À la suite d’un article publié par un média d’investigation en mars 2024, qui s’intéressait aux pratiques avant-gardistes du couple, le président de l’ordre des pharmaciens de Nouvelle-Aquitaine a porté plainte. Principal fait reproché : avoir pratiqué la « dispensation à l’unité » (DAU) de médicaments hors cadre réglementaire. Le 30 avril dernier, le couperet est tombé : Eliza Castagné et Antoine Prioux ont été condamnés par la chambre disciplinaire du conseil de l’ordre des pharmaciens de Nouvelle-Aquitaine (CROP NA) à six mois d’interdiction d’exercer dont quatre avec sursis.

La sanction aurait dû s’appliquer dès ce 16 juin, en même temps, pour les deux titulaires d’officine. Heureusement pour leurs patients, le couple a fait appel de la décision, ce qui rend le jugement suspensif. « Cette décision du conseil de l’ordre est inacceptable, tempête Wilfried, un habitué. Si elle s’appliquait, je devrais me rendre à Ussel pour me procurer mes médicaments. Ici, il ne faut pas compter en kilomètres mais en temps… » Depuis Sornac, il faut compter près d’une heure de voiture pour atteindre la première pharmacie et en revenir. Portée au niveau du Conseil national de l’Ordre des pharmaciens « la décision de l’appel ne sera pas rendue avant au moins deux ans », indique Antoine Prioux.

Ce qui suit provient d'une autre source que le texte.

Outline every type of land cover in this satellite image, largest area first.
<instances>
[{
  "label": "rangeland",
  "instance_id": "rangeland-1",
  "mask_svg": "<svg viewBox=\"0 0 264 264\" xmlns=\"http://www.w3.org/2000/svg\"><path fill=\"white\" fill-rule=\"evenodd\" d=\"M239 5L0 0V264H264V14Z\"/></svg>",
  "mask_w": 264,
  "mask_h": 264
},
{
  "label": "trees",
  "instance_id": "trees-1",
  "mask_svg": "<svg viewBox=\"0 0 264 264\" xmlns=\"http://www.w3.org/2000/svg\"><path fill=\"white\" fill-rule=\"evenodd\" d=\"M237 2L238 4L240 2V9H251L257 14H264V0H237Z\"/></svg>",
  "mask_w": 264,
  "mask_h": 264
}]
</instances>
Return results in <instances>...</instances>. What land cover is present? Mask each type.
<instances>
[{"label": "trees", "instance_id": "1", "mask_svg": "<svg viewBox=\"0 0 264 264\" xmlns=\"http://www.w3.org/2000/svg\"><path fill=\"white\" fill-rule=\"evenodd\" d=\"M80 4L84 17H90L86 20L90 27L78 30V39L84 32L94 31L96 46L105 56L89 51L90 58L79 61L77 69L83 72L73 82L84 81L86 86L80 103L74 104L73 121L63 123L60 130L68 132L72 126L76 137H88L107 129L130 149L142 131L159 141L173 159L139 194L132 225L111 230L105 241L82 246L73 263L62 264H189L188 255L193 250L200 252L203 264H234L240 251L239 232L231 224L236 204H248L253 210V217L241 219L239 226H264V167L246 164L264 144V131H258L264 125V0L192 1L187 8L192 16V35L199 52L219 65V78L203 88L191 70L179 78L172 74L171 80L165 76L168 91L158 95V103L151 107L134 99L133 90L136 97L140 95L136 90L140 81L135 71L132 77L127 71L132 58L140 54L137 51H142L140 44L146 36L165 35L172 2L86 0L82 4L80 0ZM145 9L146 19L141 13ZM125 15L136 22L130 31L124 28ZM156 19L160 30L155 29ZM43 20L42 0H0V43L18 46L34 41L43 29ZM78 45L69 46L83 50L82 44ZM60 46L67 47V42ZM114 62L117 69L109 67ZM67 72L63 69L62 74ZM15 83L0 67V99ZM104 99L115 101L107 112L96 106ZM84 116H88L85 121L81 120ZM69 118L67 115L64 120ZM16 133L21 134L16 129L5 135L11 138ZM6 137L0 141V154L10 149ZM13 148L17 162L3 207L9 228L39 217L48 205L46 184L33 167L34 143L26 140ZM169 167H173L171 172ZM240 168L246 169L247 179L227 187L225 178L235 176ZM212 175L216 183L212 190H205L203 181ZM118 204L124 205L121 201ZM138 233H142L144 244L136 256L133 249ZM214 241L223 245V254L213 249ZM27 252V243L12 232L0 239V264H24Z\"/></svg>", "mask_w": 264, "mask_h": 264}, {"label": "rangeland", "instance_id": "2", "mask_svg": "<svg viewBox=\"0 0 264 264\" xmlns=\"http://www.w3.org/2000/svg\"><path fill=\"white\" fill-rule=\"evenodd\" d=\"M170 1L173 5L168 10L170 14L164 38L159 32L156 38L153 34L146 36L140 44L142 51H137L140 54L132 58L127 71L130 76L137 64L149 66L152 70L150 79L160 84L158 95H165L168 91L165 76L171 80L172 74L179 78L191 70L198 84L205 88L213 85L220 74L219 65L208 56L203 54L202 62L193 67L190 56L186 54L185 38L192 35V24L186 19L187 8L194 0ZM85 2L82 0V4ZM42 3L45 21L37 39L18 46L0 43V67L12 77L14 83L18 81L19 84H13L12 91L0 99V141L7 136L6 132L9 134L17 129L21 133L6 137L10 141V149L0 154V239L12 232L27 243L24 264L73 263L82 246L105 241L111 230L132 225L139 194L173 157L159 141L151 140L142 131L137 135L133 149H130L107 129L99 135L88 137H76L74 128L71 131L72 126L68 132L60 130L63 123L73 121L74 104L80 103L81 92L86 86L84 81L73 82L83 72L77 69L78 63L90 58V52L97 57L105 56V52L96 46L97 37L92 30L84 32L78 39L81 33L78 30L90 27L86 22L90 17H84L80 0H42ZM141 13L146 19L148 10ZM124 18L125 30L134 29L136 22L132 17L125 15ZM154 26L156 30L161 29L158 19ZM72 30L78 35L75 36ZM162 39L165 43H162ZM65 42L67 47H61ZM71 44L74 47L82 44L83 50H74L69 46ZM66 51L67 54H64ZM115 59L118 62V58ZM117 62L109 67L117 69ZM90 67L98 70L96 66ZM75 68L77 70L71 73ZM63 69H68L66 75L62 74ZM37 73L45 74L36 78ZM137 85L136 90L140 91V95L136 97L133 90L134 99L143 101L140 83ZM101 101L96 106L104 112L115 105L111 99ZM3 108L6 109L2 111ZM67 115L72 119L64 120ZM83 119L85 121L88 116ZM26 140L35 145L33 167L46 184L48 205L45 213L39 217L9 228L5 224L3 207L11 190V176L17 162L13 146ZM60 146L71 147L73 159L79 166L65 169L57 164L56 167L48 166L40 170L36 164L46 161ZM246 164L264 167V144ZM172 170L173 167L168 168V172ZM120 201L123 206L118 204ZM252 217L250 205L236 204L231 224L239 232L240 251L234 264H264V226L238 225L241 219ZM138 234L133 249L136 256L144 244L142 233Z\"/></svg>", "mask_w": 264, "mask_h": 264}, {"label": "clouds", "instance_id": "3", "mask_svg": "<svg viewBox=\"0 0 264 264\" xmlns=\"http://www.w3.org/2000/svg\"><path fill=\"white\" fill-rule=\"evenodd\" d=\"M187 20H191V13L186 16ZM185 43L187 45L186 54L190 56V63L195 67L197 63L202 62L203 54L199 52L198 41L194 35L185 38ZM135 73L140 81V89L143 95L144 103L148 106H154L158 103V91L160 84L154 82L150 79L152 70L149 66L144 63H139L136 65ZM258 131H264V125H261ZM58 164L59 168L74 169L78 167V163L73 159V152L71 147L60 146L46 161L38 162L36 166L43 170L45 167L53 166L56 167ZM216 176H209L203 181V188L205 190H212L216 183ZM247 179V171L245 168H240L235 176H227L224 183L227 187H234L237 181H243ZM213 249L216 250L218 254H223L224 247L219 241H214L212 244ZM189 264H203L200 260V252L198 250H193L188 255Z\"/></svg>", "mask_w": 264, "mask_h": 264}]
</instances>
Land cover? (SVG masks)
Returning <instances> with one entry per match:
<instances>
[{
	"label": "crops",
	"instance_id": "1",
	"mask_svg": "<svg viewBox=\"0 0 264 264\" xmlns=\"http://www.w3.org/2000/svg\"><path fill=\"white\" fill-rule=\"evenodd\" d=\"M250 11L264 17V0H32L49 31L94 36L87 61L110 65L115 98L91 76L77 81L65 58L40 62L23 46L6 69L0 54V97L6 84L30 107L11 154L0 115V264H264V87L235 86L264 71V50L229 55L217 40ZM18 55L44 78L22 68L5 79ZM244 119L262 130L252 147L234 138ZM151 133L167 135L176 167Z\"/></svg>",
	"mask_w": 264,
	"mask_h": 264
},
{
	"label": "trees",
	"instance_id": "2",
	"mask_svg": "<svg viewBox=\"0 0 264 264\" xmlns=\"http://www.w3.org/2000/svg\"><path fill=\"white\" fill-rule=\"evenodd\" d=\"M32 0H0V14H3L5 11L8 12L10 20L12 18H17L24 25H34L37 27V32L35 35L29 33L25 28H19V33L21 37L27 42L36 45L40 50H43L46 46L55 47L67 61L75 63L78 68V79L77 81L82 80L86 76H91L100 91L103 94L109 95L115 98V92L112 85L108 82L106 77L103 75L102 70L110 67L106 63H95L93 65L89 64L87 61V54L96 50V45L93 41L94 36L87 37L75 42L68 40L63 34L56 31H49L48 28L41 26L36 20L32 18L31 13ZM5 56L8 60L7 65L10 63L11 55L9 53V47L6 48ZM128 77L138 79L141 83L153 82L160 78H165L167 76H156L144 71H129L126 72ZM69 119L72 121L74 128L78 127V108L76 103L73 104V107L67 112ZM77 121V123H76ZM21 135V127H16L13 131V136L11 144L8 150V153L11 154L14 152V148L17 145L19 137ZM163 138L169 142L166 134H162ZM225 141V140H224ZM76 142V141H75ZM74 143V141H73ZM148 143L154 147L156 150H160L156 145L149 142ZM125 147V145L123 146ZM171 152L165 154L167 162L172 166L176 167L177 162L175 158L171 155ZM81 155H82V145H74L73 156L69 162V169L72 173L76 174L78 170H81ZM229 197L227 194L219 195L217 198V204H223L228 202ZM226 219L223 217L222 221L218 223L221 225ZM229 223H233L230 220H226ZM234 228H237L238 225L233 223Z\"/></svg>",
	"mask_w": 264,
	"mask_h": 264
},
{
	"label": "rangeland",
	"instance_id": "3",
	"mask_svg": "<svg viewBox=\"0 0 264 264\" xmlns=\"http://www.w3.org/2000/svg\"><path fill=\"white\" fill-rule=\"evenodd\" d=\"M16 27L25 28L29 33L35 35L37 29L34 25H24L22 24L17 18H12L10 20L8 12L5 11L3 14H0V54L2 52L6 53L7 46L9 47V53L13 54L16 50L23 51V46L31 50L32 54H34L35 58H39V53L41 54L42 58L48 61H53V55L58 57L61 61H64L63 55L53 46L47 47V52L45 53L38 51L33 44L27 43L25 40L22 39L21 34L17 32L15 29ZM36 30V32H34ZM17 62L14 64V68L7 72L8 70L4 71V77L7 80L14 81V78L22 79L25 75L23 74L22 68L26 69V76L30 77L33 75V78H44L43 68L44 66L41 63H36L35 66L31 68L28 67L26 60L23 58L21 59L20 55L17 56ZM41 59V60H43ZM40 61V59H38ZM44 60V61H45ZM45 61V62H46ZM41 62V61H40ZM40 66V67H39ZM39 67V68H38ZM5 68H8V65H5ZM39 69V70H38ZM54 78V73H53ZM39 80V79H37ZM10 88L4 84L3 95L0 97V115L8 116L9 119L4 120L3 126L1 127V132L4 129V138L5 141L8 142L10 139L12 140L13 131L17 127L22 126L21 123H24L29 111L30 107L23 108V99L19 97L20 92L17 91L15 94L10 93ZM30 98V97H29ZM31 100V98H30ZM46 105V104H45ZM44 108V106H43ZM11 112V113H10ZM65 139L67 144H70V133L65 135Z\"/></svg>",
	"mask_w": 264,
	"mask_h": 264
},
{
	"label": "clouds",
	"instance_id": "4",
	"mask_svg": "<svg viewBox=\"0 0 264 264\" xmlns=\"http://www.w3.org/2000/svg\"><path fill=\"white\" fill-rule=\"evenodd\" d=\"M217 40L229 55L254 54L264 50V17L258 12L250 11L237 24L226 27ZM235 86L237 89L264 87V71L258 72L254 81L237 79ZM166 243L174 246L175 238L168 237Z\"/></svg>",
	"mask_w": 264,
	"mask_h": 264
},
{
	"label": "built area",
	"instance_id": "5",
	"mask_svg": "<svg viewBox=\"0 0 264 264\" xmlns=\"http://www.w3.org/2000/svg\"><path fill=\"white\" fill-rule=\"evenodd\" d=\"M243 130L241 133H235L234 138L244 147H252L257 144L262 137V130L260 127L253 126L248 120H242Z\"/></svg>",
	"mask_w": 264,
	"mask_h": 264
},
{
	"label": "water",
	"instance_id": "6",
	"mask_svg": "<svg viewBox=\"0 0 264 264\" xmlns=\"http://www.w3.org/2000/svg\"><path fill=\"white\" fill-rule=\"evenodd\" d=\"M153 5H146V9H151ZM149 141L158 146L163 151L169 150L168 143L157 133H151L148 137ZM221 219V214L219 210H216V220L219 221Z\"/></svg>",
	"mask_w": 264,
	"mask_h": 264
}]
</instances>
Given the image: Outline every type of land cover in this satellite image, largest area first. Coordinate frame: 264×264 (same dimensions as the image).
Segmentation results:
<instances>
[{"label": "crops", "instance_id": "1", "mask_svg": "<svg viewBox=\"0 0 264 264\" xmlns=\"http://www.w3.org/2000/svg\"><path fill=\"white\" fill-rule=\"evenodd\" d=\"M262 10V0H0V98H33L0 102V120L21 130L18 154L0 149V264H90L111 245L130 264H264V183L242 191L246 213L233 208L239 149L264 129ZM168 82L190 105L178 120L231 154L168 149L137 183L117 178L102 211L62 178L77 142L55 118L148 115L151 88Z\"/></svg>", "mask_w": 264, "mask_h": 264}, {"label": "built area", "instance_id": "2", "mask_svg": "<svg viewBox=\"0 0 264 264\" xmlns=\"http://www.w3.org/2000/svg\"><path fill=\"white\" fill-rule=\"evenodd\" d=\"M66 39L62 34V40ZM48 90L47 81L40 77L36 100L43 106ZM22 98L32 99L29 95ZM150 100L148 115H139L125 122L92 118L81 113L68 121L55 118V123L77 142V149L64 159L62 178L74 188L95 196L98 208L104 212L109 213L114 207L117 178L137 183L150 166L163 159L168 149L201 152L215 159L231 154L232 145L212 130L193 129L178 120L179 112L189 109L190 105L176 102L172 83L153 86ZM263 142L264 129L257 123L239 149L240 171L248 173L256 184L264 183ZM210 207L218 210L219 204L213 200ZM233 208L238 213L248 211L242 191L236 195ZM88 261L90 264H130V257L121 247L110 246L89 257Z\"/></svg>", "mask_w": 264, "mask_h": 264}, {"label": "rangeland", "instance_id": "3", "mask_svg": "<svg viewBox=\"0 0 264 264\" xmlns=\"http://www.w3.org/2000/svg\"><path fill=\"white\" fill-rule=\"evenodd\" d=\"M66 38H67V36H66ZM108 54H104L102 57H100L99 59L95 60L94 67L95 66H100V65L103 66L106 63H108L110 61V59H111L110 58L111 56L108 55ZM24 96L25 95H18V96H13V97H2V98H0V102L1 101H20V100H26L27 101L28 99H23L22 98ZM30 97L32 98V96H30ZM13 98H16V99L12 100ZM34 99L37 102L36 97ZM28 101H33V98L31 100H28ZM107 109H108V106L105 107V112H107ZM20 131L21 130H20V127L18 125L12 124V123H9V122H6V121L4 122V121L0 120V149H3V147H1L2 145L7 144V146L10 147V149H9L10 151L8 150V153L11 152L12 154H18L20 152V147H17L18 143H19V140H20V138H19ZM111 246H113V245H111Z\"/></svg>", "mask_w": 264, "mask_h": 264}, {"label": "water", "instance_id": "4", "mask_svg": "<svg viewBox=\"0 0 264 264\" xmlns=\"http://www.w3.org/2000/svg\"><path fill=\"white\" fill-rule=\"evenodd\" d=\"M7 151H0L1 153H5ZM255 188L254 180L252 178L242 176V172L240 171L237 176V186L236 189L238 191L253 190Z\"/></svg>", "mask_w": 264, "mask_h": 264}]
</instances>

Sur le comptoir de l’unique officine de Bugeat, commune de près de 740 habitants, les feuilles de pétitions signées s’empilent. Eliza Castagné s’active dans sa réserve pour ranger ses stocks de médicaments. « Dès 2019, nous avons pris la décision avec Antoine de pratiquer la dispensation à l’unité. Il s’agissait de faire face à la pénurie de corticoïde, qui est l’un des médicaments les plus prescrits dans le cas de pathologies bénignes mais aussi de maladies chroniques graves », indique la trentenaire, cheveux relevés en chignon.

« C’était le seul moyen, pour nous, d’éviter une rupture d’accès aux soins dans un territoire rural déjà sous tension. » Son argumentaire trouve un écho au bout de la route sinueuse qui mène jusqu’à Sornac, où se trouve à plus de trente minutes l’officine tenue par son compagnon Antoine Prioux. « Nous avons pris à ce moment-là une décision qui relevait, selon nous, du bon sens, guidés aussi par notre éthique professionnelle et notre engagement pour une justice distributive et sociale sur notre territoire », complète-t-il.